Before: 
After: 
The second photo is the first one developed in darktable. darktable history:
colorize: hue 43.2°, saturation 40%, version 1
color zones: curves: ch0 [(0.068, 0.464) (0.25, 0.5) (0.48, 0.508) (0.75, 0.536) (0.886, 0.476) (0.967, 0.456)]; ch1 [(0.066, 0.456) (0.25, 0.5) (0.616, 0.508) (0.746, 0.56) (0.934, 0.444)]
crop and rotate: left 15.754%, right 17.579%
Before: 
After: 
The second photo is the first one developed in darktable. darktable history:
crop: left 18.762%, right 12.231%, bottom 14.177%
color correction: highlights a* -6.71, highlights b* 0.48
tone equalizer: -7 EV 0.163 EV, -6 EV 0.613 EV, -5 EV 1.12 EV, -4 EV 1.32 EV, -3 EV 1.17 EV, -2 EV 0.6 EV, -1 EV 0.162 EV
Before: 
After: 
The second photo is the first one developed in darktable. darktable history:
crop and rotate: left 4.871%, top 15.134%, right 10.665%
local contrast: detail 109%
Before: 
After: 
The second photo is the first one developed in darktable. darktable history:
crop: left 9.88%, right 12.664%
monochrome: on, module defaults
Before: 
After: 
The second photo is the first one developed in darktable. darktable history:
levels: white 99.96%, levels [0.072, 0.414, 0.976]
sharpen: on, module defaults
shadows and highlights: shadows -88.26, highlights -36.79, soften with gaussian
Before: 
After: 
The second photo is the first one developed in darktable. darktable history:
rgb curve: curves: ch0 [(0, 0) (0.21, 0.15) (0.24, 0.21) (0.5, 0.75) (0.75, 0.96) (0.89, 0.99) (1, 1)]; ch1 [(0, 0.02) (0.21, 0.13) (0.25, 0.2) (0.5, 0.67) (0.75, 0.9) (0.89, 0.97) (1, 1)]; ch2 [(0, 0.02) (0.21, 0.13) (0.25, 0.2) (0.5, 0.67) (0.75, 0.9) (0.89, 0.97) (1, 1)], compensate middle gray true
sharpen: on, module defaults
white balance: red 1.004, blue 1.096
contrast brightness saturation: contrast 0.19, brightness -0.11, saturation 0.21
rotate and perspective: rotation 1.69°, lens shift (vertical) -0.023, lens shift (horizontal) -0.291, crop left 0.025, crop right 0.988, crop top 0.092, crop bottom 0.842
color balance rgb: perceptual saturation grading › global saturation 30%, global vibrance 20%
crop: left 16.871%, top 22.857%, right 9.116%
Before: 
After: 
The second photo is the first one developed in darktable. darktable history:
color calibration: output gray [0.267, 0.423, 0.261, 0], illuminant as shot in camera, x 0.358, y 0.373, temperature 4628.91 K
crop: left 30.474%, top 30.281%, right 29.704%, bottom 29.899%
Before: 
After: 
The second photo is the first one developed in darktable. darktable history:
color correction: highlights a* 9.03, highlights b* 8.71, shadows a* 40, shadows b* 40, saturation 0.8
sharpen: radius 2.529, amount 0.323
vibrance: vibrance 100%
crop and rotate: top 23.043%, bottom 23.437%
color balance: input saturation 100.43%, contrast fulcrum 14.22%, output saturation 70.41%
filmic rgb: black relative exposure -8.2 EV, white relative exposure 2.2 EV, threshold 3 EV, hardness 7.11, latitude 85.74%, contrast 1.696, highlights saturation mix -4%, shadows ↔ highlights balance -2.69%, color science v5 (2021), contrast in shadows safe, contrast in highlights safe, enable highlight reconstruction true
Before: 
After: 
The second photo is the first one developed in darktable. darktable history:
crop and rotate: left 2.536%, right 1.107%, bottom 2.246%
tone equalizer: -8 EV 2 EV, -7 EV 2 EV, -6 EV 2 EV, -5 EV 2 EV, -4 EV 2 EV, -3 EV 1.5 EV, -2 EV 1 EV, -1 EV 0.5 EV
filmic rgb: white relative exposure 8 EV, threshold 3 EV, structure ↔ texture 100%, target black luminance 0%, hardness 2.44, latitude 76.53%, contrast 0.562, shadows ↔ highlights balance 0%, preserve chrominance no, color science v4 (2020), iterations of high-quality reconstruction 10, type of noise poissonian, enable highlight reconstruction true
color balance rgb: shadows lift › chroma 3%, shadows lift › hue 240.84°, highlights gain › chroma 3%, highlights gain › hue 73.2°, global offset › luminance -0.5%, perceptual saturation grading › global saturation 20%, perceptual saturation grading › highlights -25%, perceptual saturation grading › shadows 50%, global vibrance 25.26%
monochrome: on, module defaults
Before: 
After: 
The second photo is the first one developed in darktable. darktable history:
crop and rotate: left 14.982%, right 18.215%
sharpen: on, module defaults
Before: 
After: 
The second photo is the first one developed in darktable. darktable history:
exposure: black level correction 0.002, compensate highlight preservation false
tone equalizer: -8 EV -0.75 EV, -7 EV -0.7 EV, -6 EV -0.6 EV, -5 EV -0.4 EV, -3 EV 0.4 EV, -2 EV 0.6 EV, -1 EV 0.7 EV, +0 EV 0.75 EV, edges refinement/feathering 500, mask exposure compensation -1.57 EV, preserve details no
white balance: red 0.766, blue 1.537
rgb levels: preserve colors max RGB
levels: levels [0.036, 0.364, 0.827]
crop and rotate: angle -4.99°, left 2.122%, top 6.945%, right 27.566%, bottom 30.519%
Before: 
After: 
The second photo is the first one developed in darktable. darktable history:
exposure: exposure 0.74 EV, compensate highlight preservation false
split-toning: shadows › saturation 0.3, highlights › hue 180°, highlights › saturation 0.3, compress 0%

┄┄┄┄┄┄┄┄┄┄┄┄┄┄┄┄┄┄┄┄

> The task: Format the records from the start through the line containing "colorize: hue 43.2°, saturation" as a two-column CSV with the header request,answer. Write one row per request, with its text and its answer each in one quoted field and line breaks turned into spaces.

> Full solution:
request,answer
"Before: After: The second photo is the first one developed in darktable. darktable history:","colorize: hue 43.2°, saturation 40%, version 1"